As Miss Badger notes, with her practically invertebrate level of analysis, there are restrictions on First Amendment rights, too. We have, for example, laws against libel. This, too, involves a legal process: generally a civil lawsuit, though there do exist some criminal-libel laws. This does not give the government the power to impose what is known in First Amendment law as “prior restraint” — the fact that one can be sanctioned for certain speech does not give Washington a blanket writ to preemptively censor speech until the speaker can prove to some politician’s satisfaction that it is legal. Likewise, the fact that some people can forfeit their Second Amendment rights does not mean that Washington can simply strip the general public of its Second Amendment rights. This is elementary stuff that apparently is beyond the ken of the Washington Post.

But in the case of the First Amendment, we again are not talking about absolutism vs. reasonable (whatever that means) regulation. We’re talking about the basics of a fundamental constitutional right vs. absolutist tyranny. Let’s remember that what was at issue in the Citizens United case was whether politicians in Washington could throw American citizens into jail for showing a film critical of a candidate for public office — Hillary Rodham Clinton — without their permission. That isn’t some crazy, absolutist First Amendment question: If the First Amendment doesn’t protect the right to criticize political figures, it doesn’t do anything at all.

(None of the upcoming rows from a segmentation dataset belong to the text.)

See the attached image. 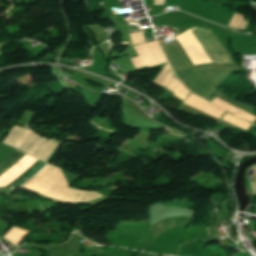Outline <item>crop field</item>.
Wrapping results in <instances>:
<instances>
[{
    "mask_svg": "<svg viewBox=\"0 0 256 256\" xmlns=\"http://www.w3.org/2000/svg\"><path fill=\"white\" fill-rule=\"evenodd\" d=\"M13 227H14V226H13ZM13 227H11V228H13ZM11 228H10V229H11ZM16 228H17V227H16ZM10 229H9V230H10ZM20 229H21V228H20ZM9 230H8V231H9ZM8 231H7V232H8Z\"/></svg>",
    "mask_w": 256,
    "mask_h": 256,
    "instance_id": "obj_10",
    "label": "crop field"
},
{
    "mask_svg": "<svg viewBox=\"0 0 256 256\" xmlns=\"http://www.w3.org/2000/svg\"><path fill=\"white\" fill-rule=\"evenodd\" d=\"M24 153L15 150L11 153L6 159H4L0 163V175L6 171L10 166L14 165L19 159L23 157ZM45 164L40 160H38L35 164H33L27 171H25L20 177L13 180L6 187H17L24 182H26L29 178H31L35 173H37Z\"/></svg>",
    "mask_w": 256,
    "mask_h": 256,
    "instance_id": "obj_4",
    "label": "crop field"
},
{
    "mask_svg": "<svg viewBox=\"0 0 256 256\" xmlns=\"http://www.w3.org/2000/svg\"><path fill=\"white\" fill-rule=\"evenodd\" d=\"M59 144H57V146L55 147V149L53 150V152L51 153V155L49 156V158L47 159V162L49 161V159L52 157V155L54 154V152L56 151V149L58 148Z\"/></svg>",
    "mask_w": 256,
    "mask_h": 256,
    "instance_id": "obj_9",
    "label": "crop field"
},
{
    "mask_svg": "<svg viewBox=\"0 0 256 256\" xmlns=\"http://www.w3.org/2000/svg\"><path fill=\"white\" fill-rule=\"evenodd\" d=\"M164 0H155L154 5H163Z\"/></svg>",
    "mask_w": 256,
    "mask_h": 256,
    "instance_id": "obj_8",
    "label": "crop field"
},
{
    "mask_svg": "<svg viewBox=\"0 0 256 256\" xmlns=\"http://www.w3.org/2000/svg\"><path fill=\"white\" fill-rule=\"evenodd\" d=\"M184 103H186V104H188V105H190L208 115L214 116L219 119H224V120L242 128L246 131H248V129L252 126L251 124H249L247 122L241 121L240 119L217 109L216 107L210 105L208 102H205L203 99L198 98L191 93H189V95L185 99Z\"/></svg>",
    "mask_w": 256,
    "mask_h": 256,
    "instance_id": "obj_3",
    "label": "crop field"
},
{
    "mask_svg": "<svg viewBox=\"0 0 256 256\" xmlns=\"http://www.w3.org/2000/svg\"><path fill=\"white\" fill-rule=\"evenodd\" d=\"M172 73L173 72L167 63L153 83L168 89L174 93V96L183 100L189 91Z\"/></svg>",
    "mask_w": 256,
    "mask_h": 256,
    "instance_id": "obj_5",
    "label": "crop field"
},
{
    "mask_svg": "<svg viewBox=\"0 0 256 256\" xmlns=\"http://www.w3.org/2000/svg\"><path fill=\"white\" fill-rule=\"evenodd\" d=\"M211 103L219 106L220 108H222L224 110H228V111L232 112L233 115L238 116L240 118H243V119H246V120H249V121H252V122L256 119V117H254V116L248 114L247 112H245V111H243L241 109H238V108H236V107H234V106H232V105L222 101L221 99H219L217 97L214 98L211 101Z\"/></svg>",
    "mask_w": 256,
    "mask_h": 256,
    "instance_id": "obj_6",
    "label": "crop field"
},
{
    "mask_svg": "<svg viewBox=\"0 0 256 256\" xmlns=\"http://www.w3.org/2000/svg\"><path fill=\"white\" fill-rule=\"evenodd\" d=\"M4 143L17 149L36 156L44 161L48 158L55 143L44 141L34 135L29 130L14 126Z\"/></svg>",
    "mask_w": 256,
    "mask_h": 256,
    "instance_id": "obj_1",
    "label": "crop field"
},
{
    "mask_svg": "<svg viewBox=\"0 0 256 256\" xmlns=\"http://www.w3.org/2000/svg\"><path fill=\"white\" fill-rule=\"evenodd\" d=\"M244 16L239 14H234L229 26L238 28V29H244L247 22L243 21Z\"/></svg>",
    "mask_w": 256,
    "mask_h": 256,
    "instance_id": "obj_7",
    "label": "crop field"
},
{
    "mask_svg": "<svg viewBox=\"0 0 256 256\" xmlns=\"http://www.w3.org/2000/svg\"><path fill=\"white\" fill-rule=\"evenodd\" d=\"M129 34L132 45L138 55L130 58L135 69L166 63L156 41L144 43L141 31Z\"/></svg>",
    "mask_w": 256,
    "mask_h": 256,
    "instance_id": "obj_2",
    "label": "crop field"
}]
</instances>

Likewise, the Second Amendment protects an individual right to own guns, as the Supreme Court has affirmed, and it protects the right to bear such arms (as opposed to munitions) as are in general use for the purposes covered by the Second Amendment. The Second Amendment is not there to protect Americans’ right to hunt (as though a recreational pursuit would be No. 2 on the Bill of Rights, with the Third Amendment protecting lacrosse!) or to protect their homes from burglars or to shoot skeet: The Second Amendment contemplates militia action, which is to say, paramilitary action. That isn’t some absurd, absolutist interpretation, either: That is the basic substance of the Second Amendment.

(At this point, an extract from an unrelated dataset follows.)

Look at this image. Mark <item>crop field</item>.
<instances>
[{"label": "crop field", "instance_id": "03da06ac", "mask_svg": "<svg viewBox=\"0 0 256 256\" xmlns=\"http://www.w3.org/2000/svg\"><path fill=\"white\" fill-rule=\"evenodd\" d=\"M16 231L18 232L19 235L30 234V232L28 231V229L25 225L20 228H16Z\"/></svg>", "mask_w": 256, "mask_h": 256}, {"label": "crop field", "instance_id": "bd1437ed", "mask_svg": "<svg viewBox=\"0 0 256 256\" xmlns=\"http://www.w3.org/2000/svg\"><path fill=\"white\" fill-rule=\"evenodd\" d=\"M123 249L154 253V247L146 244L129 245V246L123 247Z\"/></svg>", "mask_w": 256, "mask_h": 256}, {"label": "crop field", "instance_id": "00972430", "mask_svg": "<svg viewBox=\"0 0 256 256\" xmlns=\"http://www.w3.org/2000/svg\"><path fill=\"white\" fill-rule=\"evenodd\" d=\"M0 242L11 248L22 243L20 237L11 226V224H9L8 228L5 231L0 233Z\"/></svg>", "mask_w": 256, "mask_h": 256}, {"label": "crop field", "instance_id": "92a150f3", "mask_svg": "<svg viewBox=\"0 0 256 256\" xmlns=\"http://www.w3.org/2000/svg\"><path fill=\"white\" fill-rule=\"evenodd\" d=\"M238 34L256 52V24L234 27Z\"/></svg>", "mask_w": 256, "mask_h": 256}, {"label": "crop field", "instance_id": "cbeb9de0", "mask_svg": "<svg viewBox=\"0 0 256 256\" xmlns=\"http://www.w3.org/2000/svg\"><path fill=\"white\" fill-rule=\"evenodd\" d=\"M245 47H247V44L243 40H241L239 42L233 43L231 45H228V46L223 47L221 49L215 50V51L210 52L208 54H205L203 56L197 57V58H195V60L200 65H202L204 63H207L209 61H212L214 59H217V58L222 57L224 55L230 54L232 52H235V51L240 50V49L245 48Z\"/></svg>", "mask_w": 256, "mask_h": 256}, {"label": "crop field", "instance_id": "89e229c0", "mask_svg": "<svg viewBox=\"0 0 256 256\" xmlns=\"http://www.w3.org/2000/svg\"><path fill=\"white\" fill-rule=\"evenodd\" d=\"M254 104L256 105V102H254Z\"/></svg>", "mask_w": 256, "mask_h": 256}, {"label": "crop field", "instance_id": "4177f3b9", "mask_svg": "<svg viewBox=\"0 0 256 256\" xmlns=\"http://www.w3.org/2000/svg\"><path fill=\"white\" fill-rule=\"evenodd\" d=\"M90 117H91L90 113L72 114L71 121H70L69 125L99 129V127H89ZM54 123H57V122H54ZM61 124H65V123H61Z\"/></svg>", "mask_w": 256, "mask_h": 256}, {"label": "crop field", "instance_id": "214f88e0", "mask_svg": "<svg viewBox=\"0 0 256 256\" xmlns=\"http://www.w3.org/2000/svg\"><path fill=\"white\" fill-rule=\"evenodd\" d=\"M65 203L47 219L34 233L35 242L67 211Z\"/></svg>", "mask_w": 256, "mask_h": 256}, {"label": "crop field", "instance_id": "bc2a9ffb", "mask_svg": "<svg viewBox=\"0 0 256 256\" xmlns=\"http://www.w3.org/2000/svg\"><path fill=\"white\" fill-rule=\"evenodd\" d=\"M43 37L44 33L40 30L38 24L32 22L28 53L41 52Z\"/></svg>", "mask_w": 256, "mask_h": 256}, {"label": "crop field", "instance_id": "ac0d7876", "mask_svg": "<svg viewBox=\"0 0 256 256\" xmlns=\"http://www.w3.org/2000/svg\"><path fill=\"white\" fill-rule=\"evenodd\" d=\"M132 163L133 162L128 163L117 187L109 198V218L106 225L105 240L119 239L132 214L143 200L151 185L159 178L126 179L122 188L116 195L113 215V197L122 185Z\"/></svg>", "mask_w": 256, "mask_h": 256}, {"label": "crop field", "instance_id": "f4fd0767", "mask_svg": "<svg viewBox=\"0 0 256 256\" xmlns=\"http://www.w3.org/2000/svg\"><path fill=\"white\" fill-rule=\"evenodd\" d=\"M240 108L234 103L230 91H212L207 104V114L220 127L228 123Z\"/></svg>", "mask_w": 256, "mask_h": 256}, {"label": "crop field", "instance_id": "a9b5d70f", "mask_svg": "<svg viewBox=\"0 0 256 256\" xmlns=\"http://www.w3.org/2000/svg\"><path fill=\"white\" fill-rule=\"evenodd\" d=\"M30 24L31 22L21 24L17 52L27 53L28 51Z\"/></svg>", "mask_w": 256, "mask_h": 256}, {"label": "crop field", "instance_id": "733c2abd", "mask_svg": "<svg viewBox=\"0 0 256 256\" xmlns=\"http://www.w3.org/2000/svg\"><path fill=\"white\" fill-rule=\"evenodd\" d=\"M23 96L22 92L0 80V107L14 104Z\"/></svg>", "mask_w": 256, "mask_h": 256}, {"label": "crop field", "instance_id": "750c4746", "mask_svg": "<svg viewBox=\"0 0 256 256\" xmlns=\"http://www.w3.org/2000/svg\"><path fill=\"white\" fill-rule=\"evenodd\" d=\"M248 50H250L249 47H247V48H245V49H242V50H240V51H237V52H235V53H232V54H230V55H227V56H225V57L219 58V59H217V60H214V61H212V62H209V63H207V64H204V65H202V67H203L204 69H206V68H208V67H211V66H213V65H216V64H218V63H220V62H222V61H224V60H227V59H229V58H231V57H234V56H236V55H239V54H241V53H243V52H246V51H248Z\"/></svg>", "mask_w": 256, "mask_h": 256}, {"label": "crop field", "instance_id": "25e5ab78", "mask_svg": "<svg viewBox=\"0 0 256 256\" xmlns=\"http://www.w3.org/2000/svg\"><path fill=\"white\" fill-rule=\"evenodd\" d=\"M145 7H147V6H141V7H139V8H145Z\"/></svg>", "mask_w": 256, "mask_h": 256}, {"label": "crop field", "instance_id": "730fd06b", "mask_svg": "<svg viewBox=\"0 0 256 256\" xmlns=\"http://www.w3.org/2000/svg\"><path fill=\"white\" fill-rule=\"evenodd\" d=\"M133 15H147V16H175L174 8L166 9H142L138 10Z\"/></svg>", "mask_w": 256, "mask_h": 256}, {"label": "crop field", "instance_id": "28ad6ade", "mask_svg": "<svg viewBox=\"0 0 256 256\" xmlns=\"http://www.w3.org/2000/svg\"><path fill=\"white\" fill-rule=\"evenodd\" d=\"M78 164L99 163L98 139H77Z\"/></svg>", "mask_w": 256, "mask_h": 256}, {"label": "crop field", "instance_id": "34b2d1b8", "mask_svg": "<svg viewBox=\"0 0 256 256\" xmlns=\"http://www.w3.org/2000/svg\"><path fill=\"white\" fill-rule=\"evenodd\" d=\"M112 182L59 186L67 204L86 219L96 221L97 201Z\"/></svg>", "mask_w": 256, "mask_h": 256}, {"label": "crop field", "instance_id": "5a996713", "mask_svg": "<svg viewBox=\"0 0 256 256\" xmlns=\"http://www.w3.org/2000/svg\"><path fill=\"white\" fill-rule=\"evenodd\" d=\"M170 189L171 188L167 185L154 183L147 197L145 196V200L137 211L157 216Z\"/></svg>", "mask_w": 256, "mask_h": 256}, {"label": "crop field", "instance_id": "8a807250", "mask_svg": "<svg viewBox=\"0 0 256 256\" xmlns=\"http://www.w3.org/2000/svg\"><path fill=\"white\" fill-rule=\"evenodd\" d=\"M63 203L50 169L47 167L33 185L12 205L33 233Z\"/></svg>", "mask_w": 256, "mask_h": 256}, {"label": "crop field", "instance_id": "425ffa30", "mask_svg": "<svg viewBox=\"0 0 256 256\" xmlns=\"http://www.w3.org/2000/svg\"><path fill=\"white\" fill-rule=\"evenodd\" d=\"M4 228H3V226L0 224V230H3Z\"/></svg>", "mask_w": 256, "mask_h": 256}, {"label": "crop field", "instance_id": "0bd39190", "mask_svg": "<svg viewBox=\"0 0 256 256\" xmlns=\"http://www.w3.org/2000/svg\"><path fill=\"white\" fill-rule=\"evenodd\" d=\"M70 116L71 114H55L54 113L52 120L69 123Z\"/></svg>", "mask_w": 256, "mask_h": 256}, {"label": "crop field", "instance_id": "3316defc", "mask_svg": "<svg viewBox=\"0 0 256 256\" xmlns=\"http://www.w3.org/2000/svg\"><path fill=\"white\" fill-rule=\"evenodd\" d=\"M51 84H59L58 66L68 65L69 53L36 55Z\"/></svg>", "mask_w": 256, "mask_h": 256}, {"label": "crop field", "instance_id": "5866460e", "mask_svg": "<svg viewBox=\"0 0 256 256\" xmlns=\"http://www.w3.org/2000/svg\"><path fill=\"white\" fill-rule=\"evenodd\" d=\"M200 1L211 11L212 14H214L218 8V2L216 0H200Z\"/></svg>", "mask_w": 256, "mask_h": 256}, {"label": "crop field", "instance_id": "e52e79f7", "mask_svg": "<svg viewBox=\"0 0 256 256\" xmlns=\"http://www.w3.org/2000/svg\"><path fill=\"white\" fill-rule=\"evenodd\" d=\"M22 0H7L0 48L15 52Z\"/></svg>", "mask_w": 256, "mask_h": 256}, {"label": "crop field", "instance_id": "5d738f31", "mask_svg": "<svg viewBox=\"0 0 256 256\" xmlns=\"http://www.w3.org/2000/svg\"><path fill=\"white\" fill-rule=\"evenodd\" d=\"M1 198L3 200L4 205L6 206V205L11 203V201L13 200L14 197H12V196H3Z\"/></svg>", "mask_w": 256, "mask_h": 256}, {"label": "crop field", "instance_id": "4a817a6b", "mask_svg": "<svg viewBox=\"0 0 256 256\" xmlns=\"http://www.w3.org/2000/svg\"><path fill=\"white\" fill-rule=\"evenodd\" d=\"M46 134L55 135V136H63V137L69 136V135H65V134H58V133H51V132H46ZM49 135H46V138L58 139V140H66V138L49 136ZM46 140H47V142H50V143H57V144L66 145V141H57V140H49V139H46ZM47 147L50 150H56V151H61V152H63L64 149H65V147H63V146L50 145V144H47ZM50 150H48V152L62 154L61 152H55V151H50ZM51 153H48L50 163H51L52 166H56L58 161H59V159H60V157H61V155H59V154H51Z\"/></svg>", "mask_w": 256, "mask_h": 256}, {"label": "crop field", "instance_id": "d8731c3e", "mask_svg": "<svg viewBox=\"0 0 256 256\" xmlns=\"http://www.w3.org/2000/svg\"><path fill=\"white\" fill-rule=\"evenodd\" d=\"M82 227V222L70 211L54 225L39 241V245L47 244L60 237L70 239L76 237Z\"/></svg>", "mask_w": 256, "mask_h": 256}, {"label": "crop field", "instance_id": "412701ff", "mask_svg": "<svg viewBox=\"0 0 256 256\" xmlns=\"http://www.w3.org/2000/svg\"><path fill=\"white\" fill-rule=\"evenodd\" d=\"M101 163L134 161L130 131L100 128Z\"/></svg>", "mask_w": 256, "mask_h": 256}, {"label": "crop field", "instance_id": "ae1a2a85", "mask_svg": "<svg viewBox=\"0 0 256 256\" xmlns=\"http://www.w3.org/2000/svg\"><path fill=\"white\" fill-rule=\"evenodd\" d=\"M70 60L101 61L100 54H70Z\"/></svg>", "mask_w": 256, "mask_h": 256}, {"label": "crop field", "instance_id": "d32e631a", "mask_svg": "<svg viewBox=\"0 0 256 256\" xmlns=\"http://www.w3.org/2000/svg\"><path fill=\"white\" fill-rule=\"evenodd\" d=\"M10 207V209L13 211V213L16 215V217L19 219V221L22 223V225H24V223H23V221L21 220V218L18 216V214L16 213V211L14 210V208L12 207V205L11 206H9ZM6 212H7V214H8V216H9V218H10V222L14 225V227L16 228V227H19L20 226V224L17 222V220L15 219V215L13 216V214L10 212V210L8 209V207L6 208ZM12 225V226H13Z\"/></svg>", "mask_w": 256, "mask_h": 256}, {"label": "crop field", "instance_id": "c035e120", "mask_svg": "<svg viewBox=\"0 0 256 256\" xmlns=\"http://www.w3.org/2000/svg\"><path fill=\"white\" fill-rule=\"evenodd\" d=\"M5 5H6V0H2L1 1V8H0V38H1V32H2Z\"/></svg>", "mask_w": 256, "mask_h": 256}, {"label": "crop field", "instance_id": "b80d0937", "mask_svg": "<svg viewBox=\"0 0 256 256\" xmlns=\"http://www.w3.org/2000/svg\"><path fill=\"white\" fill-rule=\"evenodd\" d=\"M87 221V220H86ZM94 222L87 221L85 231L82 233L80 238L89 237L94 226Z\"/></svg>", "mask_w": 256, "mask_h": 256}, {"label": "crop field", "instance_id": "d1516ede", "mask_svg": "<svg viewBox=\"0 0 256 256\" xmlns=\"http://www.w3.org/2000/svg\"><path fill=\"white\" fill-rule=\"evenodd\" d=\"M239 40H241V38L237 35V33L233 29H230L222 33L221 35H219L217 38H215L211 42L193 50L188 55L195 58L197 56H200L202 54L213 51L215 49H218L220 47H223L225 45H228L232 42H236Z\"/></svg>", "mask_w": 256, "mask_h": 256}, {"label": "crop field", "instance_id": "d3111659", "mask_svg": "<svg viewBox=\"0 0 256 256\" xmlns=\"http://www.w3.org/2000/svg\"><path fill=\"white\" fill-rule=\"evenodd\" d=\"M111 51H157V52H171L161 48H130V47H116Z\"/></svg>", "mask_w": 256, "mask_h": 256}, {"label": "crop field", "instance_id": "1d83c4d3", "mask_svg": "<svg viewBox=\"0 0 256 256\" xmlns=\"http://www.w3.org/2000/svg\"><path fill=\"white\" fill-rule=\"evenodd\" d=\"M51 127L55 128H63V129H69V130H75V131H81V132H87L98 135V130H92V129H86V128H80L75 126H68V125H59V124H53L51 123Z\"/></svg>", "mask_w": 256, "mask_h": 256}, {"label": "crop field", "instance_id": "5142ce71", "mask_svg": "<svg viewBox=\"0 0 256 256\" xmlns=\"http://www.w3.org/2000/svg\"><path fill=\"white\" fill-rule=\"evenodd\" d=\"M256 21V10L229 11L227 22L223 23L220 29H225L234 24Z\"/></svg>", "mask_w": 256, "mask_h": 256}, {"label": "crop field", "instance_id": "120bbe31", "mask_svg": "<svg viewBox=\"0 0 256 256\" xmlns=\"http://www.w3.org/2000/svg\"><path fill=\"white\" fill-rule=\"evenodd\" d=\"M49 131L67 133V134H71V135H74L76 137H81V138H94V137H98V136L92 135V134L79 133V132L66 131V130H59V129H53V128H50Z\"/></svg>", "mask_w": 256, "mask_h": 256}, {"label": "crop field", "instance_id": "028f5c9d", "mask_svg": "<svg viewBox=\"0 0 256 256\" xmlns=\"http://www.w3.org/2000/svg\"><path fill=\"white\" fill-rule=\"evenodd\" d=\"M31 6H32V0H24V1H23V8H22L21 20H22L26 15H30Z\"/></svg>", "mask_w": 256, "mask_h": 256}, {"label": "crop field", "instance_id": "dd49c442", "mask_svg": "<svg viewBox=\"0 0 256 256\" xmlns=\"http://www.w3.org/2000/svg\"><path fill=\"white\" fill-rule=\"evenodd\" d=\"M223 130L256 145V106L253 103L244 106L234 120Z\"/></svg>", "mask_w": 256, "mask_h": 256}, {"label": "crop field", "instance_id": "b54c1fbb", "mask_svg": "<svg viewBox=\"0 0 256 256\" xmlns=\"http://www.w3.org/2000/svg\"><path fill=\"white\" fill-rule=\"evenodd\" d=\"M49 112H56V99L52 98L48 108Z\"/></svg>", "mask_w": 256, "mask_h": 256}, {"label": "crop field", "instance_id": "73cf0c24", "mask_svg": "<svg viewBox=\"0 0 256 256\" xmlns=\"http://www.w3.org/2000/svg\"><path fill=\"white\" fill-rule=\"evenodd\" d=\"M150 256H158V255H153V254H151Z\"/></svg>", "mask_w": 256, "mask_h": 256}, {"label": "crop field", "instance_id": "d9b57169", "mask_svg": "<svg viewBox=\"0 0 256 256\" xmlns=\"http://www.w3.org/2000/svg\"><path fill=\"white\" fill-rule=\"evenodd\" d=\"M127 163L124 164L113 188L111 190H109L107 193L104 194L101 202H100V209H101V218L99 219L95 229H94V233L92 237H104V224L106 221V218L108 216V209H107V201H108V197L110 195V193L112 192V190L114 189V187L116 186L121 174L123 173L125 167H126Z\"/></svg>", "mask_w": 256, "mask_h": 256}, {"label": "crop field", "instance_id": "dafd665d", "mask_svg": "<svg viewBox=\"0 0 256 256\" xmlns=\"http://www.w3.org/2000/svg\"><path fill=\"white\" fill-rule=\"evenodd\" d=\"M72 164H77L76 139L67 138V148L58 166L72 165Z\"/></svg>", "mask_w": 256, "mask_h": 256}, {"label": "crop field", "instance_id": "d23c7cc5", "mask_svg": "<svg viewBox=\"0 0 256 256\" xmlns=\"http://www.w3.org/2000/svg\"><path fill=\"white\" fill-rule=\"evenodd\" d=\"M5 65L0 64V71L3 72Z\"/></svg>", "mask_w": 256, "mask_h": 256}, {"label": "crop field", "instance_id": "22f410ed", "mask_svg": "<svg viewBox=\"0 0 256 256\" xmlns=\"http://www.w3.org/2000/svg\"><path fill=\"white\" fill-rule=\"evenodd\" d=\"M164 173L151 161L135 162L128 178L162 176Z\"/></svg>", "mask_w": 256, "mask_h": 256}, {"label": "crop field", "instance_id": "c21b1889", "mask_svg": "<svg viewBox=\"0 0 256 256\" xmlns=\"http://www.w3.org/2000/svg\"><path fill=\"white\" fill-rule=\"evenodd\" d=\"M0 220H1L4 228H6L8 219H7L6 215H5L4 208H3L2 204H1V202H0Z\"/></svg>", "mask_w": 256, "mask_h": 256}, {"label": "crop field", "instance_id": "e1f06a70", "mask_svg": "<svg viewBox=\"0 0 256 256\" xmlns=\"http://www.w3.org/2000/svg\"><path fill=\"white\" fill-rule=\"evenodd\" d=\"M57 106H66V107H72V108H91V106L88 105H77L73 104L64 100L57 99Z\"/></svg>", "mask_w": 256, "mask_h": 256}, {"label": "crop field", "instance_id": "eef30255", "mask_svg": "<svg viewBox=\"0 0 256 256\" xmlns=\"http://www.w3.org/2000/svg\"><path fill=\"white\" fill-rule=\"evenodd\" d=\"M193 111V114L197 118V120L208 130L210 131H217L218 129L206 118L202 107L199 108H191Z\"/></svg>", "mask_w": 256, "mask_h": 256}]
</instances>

President Obama and a great many Democrats, on the other hand, have said warm and fuzzy things about the Australian model of gun control, which is confiscation and absolutist prohibition.

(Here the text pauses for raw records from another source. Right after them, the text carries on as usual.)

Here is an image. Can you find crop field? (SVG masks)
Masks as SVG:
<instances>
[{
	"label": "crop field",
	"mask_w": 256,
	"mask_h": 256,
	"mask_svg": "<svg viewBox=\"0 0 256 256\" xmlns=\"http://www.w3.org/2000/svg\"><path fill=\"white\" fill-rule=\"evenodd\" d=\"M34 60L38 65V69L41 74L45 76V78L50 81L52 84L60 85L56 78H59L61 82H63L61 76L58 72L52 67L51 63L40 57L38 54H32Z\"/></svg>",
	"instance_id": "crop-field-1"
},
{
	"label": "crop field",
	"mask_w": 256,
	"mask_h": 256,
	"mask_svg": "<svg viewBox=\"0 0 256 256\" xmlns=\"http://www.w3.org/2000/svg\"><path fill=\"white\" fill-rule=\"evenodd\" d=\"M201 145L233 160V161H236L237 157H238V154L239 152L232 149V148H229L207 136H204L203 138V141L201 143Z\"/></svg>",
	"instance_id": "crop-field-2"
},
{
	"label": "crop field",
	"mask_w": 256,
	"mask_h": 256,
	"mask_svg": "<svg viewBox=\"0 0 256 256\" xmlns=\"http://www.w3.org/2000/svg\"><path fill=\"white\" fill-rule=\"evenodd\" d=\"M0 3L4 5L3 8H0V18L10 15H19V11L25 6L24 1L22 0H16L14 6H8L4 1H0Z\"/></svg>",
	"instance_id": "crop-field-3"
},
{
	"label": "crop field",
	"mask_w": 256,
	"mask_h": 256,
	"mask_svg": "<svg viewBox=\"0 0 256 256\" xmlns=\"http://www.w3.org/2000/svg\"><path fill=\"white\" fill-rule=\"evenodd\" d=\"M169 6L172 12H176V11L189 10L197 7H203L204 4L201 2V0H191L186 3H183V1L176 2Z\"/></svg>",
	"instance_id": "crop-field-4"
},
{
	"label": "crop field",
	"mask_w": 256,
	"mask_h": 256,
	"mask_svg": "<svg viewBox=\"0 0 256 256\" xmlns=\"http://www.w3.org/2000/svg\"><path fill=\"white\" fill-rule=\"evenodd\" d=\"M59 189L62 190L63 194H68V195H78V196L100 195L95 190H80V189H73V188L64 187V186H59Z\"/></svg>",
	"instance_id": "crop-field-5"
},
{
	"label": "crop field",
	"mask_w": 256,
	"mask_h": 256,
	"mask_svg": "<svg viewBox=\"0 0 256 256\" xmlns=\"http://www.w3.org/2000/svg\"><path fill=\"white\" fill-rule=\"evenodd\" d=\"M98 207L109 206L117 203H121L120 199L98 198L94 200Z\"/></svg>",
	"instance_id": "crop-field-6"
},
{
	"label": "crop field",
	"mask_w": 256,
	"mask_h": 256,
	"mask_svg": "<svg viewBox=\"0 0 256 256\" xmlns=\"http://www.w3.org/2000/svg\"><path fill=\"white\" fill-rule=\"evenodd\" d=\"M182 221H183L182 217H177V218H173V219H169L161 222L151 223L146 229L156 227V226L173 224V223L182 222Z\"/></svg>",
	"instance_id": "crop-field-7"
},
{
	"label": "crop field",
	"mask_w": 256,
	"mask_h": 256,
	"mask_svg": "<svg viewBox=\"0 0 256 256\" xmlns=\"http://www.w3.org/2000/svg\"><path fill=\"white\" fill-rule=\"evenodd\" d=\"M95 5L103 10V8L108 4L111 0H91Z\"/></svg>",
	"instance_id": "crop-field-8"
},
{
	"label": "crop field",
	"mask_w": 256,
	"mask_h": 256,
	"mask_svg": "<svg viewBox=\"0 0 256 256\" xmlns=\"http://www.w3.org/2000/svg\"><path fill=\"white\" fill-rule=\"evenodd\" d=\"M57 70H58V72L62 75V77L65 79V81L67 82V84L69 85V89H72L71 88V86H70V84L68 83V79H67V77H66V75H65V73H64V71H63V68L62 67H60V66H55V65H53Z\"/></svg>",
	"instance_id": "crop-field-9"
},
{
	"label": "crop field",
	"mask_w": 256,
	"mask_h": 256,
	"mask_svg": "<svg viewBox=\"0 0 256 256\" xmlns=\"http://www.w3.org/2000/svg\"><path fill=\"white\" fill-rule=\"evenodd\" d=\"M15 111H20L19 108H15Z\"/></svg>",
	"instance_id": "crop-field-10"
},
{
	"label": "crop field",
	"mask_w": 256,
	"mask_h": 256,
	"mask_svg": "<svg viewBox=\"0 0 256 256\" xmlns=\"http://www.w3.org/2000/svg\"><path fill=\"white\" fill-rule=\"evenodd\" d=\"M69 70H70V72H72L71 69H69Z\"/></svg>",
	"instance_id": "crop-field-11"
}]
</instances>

“No right is absolute” is an empty, meaningless string of words that does absolutely nothing to tell us what kinds of regulations on speech, religious expression, or firearms are within constitutional bounds. More important, they are used as a pretty flimsy camouflage for the argument that we should suspend Americans’ rights without due process, as in President Obama’s argument that those on his administration’s secret list should have their constitutional rights suspended indefinitely with no due process and no appeal.

No, no right is absolute. Neither is the power of politicians.